Given text ->
^^^^^^^^^^^^^^^^

PureApplication System provides a flexible platform for running a diverse range of different application workloads in a cloud infrastructure. Its design helps to eliminate single points of failure with the goal of allowing applications running in the rack to achieve high levels of availability.
Businesses that are seeking the very highest levels of resiliency must consider how to run their workloads across multiple systems and even across geographically distributed data centers, so that problems outside of any one piece of hardware, a local network, or power supply do not result in a potentially lengthy outage for that service.
This article describes a design for such a multisite environment using PureApplication System, and describes how deployed application workload across both sites could potentially continue to provide high availability through a series of possible failure scenarios. It is written with the interests of infrastructure and application architects in mind, to help them understand how PureApplication System can be used to help meet more demanding non-functional requirements.
The article High availability topologies for PureApplication System introduces some topologies for achieving high availability for applications running on a single PureApplication System rack and for a multirack setup. This is recommended reading before continuing with this article.
Setting up web applications for high availability
A true high availability solution needs to span multiple geographically distributed data centers. In this article, we discuss a design that assumes we have PureApplication System racks running the same application in two different data centers, with a wide area network between them. The networking infrastructure includes load balancing capabilities to distribute user requests for the application equally across the two sites.
Before we discuss our design further, we need to choose an application type to focus on. Application architecture is a key consideration when designing a topology to support high availability. Issues such as where in the application topology data is stored and what approaches are used to handle successive user requests in an application all affect the choices that can be made about how to achieve a high availability service. For example, if the state of a user's shopping cart is held in memory between successive user requests, the high availability architecture needs to take account of the required behavior if that component is affected by an outage. By selecting a simple common example application architecture and making a few associated assumptions, we can provide a concise introduction to this subject.
We focus on a classic three-tier web application architecture comprised of an application server fronted by a web server, and backed by a database. To further simplify the discussion, we assume that all application data is stored in the database, and that no data is stored in the application layer. In this way, we can focus the discussion on how to achieve high availability of applications running on PureApplication System, without complicating the story with considerations around data replication and concurrency. These important topics will be covered in a future article.
We also assume that the database component of the application is managed on a separate infrastructure from the web application, as is the practice in most customer environments. The database needs to be highly available too, of course, so we rely on the database infrastructure to provide those levels of service. The application running on PureApplication System remotely connects into that highly available database infrastructure from each data center. Our final assumption is that the client has redundant load balancing that can distribute requests across the remote data centers as part of their core network capability.
Figure 1 shows an overview of a sample setup with the features we describe here.

^^^^^^^^^^^^^^^^

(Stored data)
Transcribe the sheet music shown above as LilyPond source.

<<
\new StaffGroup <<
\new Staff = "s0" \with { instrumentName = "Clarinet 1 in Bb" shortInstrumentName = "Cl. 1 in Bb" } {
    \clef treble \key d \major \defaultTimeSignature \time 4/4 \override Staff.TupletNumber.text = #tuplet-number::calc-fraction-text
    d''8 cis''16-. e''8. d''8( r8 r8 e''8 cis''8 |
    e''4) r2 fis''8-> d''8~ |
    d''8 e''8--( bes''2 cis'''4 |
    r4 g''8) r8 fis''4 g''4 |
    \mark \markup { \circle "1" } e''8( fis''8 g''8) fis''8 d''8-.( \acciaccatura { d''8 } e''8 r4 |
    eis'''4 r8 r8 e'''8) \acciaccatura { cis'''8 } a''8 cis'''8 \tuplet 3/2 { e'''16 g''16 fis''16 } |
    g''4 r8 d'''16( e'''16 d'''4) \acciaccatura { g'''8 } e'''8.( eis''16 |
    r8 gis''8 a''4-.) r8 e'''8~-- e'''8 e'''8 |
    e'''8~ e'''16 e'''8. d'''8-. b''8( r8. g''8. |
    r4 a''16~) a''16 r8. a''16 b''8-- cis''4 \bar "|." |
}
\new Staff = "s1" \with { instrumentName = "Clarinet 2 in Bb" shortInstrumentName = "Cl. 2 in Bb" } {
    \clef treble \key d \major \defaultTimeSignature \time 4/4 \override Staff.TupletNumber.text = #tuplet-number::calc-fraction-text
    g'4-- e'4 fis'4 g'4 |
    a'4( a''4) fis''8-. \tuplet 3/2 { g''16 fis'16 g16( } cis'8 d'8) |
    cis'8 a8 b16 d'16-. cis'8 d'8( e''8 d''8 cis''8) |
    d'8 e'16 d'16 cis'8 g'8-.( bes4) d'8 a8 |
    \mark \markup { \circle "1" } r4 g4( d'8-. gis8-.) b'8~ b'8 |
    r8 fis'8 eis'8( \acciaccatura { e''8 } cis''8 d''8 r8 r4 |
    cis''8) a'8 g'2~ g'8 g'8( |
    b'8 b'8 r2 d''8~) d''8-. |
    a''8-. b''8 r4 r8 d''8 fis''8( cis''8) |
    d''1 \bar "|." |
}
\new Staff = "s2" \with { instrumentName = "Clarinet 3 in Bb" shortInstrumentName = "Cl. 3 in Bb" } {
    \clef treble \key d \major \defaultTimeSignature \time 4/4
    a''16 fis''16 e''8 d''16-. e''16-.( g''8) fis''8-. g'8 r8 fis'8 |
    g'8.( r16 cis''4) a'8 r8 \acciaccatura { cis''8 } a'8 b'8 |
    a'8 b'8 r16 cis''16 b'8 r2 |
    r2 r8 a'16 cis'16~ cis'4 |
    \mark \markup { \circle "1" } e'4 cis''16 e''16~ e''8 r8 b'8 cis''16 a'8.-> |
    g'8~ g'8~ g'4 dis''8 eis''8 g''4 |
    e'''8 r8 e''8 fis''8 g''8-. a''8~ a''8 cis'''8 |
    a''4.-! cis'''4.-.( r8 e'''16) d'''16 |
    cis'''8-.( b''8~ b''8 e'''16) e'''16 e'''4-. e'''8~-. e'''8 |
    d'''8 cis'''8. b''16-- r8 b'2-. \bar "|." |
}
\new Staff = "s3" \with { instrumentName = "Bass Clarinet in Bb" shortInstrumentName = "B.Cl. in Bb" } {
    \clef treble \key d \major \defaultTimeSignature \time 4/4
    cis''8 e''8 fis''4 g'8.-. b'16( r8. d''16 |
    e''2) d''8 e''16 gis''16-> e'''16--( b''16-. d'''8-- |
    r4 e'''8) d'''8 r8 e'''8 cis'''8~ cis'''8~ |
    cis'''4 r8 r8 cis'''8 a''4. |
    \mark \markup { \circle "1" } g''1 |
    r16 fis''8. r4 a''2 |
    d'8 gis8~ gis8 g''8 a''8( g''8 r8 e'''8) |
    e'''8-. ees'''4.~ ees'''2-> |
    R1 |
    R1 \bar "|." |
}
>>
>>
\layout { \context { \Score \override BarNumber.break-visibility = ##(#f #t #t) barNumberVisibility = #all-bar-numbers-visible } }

^^^^^^^^^^^^^^^^

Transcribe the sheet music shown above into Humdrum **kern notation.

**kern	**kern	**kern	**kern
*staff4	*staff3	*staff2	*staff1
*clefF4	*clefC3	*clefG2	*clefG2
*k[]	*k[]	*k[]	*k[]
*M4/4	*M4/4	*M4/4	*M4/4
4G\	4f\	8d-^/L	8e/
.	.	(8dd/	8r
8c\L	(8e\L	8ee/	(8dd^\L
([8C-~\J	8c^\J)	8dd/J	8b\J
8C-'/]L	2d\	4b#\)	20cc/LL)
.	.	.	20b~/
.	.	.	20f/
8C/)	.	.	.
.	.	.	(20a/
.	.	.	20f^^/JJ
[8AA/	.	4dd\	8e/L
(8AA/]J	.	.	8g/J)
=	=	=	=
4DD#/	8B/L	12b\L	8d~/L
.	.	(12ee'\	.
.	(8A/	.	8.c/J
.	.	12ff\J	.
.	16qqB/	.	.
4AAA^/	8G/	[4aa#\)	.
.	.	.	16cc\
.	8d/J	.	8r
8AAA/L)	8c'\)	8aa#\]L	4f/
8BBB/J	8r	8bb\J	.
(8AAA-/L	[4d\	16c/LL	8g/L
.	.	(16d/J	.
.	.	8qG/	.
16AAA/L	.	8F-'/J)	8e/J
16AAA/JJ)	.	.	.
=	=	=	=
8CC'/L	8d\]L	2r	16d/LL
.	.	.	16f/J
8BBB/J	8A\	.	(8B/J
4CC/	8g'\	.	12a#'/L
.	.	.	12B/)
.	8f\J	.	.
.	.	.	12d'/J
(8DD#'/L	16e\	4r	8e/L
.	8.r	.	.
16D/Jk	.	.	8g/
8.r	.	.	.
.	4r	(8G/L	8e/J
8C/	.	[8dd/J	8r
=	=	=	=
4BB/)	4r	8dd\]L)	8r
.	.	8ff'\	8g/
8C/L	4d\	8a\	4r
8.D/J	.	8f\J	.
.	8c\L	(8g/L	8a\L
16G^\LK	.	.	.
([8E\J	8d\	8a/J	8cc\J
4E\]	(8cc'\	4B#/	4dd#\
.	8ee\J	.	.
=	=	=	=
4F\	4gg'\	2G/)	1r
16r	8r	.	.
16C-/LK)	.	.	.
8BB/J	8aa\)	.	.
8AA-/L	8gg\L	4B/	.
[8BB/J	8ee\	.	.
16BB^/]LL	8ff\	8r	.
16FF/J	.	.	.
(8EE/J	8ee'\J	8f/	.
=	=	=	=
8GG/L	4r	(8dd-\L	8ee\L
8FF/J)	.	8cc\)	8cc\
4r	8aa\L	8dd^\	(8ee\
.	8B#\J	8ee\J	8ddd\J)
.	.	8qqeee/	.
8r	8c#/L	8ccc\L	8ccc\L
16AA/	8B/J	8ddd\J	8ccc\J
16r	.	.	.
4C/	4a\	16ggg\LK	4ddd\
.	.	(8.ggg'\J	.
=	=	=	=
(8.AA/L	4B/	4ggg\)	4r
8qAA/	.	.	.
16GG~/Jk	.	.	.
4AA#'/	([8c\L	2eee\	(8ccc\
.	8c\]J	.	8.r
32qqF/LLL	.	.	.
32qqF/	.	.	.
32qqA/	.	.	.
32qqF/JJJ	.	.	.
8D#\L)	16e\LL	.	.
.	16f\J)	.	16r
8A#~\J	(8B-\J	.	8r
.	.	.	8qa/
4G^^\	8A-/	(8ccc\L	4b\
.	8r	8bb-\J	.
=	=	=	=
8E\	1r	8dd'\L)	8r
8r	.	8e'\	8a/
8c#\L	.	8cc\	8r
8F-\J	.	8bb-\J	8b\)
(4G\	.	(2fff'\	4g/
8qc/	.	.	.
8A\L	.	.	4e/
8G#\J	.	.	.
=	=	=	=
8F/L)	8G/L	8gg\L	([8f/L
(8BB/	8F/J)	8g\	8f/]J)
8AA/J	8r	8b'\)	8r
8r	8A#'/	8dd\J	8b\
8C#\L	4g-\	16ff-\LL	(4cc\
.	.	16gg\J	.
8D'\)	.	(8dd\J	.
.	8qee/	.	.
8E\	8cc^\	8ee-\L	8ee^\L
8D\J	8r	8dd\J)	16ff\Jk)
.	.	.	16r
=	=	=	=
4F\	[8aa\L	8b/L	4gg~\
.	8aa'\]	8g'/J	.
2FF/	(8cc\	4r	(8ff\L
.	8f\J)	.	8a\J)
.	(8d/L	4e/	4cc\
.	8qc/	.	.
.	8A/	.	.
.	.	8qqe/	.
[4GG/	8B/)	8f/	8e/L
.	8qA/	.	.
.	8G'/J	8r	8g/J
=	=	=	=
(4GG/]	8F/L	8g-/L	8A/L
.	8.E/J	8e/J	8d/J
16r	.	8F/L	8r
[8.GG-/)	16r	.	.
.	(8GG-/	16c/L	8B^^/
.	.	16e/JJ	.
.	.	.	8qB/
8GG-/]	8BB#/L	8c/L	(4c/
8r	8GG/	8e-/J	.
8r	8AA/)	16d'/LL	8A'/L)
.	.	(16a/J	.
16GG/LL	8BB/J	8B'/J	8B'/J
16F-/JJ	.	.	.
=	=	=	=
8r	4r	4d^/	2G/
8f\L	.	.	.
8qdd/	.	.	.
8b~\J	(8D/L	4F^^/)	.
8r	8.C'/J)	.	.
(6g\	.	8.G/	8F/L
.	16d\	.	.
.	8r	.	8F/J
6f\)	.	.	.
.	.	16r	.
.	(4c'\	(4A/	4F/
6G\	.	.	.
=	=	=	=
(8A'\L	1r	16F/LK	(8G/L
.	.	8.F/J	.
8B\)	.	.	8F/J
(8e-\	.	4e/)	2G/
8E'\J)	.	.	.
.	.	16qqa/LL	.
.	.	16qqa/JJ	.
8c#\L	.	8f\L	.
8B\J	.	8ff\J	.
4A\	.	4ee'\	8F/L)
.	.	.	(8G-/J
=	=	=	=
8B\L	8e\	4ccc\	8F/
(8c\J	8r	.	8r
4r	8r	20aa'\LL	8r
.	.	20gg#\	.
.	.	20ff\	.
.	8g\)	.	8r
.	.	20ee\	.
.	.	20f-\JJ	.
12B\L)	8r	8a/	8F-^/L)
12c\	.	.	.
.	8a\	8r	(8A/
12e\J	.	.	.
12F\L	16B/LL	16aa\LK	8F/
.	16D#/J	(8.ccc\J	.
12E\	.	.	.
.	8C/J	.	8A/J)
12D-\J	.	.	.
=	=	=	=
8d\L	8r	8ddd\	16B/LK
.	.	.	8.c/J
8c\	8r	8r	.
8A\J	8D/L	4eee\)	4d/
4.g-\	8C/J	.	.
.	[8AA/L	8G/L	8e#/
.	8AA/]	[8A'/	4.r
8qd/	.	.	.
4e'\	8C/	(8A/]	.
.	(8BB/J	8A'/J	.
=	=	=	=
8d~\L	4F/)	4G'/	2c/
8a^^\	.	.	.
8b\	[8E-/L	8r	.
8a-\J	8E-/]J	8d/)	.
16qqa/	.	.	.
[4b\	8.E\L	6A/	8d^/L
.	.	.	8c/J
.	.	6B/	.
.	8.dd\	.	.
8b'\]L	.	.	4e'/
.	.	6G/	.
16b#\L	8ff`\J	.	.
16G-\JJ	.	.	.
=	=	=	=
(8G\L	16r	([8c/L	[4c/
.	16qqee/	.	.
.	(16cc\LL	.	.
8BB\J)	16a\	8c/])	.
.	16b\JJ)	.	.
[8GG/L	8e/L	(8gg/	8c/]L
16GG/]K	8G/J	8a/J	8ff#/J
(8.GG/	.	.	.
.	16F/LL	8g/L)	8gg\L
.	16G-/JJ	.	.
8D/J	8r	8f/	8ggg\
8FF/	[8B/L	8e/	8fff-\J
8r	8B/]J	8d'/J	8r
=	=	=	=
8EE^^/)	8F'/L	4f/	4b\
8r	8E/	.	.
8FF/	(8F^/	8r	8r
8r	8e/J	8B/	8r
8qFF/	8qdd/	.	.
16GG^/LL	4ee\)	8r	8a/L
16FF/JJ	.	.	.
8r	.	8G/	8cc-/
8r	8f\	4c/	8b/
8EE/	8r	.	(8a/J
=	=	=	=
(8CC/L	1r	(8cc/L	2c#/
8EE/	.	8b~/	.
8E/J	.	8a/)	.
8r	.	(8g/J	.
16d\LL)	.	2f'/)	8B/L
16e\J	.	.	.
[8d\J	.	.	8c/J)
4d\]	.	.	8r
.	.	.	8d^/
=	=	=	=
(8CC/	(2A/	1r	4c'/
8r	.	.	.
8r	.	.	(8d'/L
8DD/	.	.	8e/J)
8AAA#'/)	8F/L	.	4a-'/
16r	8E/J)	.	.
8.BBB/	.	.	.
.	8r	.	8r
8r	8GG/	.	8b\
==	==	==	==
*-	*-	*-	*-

^^^^^^^^^^^^^^^^

Your instructions ->
Reproduce the passage of the PureApplication System high availability article starting with "We focus on" and going on through "a future article.".

Correct response ->
We focus on a classic three-tier web application architecture comprised of an application server fronted by a web server, and backed by a database. To further simplify the discussion, we assume that all application data is stored in the database, and that no data is stored in the application layer. In this way, we can focus the discussion on how to achieve high availability of applications running on PureApplication System, without complicating the story with considerations around data replication and concurrency. These important topics will be covered in a future article.